● **Page text**

On the whole, this revival production bows to the die-hard fans, hardly changing a word or step from the original movie. That does pose certain challenges, notably re-creating scenes in tricky locations – designer Stephen Brimson Lewis’s solution of projection screens is a solid (if filmic) shortcut, although the log and water training sequences are unintentionally farcical – and selling the cheesy dialogue, which is even more endearingly clunky when we’re racing through brief movie-style scenes. On the plus side, it gives the evening a frenetic energy, but it does mean the cast has to switch between heightened emotional beats at the speed of light, seldom given time to get their teeth into the drama.

Of course, all of this is forgivable if we’re thoroughly seduced by the central Romeo and Juliet love story, which speaks to the underappreciated teenager within. Jill Winternitz, making her West End début, has the right wide-eyed eagerness for Baby and a quirky comic flair, particularly in the convincingly awkward early attempts at dancing, but her rather flat delivery hampers her in the meatier scenes. Paul-Michael Jones as Johnny also struggles to pull off the earnestly hammy speeches, lacking Swayze’s ability to distract with natural swagger and smouldering sex appeal, but impresses with his crisp, dynamic movement, particularly in the all-important closing number. The pair find a decent chemistry, which will hopefully develop further over the run.

● **Raw records**
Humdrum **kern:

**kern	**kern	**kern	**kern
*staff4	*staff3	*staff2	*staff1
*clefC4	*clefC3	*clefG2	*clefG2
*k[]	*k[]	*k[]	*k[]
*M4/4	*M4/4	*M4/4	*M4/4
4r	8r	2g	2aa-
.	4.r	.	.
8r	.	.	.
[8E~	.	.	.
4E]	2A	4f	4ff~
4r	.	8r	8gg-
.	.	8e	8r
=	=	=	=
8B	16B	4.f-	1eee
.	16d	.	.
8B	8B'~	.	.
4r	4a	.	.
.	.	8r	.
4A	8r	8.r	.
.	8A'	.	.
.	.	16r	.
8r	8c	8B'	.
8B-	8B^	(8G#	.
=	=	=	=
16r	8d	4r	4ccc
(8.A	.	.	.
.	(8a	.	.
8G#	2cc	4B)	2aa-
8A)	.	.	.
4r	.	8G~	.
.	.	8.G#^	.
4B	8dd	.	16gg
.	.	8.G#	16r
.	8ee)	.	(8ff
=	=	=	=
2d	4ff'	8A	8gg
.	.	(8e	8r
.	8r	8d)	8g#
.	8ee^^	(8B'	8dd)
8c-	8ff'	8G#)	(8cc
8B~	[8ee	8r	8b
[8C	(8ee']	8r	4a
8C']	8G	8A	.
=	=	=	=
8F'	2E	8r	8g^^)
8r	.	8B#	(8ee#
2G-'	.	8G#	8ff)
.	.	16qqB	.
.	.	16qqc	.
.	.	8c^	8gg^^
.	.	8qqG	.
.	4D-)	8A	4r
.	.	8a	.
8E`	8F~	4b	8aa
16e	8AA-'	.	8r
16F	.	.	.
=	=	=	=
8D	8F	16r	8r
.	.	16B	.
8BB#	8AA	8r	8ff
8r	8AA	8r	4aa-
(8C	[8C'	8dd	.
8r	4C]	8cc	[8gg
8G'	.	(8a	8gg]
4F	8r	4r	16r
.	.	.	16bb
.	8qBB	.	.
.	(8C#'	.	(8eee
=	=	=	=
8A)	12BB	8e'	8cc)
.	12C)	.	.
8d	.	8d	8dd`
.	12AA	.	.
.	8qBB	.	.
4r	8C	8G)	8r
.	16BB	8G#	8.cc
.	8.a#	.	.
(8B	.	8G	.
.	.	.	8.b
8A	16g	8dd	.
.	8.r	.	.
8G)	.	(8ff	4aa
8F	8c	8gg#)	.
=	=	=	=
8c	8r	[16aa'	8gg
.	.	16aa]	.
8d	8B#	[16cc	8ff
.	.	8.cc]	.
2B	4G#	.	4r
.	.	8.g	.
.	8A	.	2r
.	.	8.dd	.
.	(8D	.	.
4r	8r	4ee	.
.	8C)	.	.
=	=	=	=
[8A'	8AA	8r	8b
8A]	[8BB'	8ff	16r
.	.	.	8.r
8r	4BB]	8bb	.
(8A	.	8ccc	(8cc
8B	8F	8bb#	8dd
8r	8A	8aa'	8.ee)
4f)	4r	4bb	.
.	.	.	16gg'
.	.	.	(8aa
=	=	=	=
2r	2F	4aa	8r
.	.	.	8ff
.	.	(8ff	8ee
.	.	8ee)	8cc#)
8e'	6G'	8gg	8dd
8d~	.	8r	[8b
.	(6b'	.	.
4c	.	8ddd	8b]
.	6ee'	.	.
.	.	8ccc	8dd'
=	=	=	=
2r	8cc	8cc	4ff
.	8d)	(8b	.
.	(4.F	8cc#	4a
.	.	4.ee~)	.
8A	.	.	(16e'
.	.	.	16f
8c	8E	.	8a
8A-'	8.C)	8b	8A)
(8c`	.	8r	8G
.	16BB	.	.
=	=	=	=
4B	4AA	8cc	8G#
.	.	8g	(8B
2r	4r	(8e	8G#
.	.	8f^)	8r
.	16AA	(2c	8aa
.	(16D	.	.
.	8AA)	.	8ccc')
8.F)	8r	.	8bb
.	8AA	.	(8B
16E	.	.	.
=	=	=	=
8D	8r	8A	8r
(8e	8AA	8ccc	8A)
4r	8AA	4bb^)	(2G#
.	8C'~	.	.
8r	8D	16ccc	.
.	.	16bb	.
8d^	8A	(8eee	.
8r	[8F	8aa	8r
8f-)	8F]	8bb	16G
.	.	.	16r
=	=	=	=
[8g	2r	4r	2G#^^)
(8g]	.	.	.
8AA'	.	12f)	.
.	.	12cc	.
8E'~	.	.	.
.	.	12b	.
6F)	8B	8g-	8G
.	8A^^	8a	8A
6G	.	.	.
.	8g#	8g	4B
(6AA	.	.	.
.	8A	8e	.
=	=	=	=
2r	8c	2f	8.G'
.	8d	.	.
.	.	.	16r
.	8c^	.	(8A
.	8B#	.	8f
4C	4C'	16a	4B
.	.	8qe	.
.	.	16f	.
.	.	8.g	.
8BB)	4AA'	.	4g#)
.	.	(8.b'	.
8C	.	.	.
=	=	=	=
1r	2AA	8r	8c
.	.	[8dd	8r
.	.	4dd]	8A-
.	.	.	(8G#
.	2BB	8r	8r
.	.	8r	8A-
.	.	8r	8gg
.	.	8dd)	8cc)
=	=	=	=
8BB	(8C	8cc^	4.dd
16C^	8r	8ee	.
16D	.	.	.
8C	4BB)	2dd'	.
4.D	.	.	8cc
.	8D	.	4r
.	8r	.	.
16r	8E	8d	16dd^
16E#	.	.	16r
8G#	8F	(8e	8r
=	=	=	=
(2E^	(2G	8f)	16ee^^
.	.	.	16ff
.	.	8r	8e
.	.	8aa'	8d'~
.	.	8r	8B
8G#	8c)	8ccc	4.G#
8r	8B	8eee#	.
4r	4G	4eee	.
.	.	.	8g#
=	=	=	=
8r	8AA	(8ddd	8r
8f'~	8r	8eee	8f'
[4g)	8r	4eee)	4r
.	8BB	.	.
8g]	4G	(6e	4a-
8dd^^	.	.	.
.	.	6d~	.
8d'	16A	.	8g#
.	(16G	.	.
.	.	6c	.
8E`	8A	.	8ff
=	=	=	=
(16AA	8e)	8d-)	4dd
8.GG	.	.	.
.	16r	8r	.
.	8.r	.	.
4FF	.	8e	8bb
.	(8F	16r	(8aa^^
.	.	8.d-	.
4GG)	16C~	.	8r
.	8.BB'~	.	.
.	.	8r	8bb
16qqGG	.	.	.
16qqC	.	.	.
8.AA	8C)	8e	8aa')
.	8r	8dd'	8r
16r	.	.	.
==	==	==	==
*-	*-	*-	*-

● **To do**
Please rewrite everything from "On the whole, this" down to "into the drama." in the review, replacing "projection screens" with "video walls". The rows are separate material and have nothing to do with the review.

● **Task solution**
On the whole, this revival production bows to the die-hard fans, hardly changing a word or step from the original movie. That does pose certain challenges, notably re-creating scenes in tricky locations – designer Stephen Brimson Lewis’s solution of video walls is a solid (if filmic) shortcut, although the log and water training sequences are unintentionally farcical – and selling the cheesy dialogue, which is even more endearingly clunky when we’re racing through brief movie-style scenes. On the plus side, it gives the evening a frenetic energy, but it does mean the cast has to switch between heightened emotional beats at the speed of light, seldom given time to get their teeth into the drama.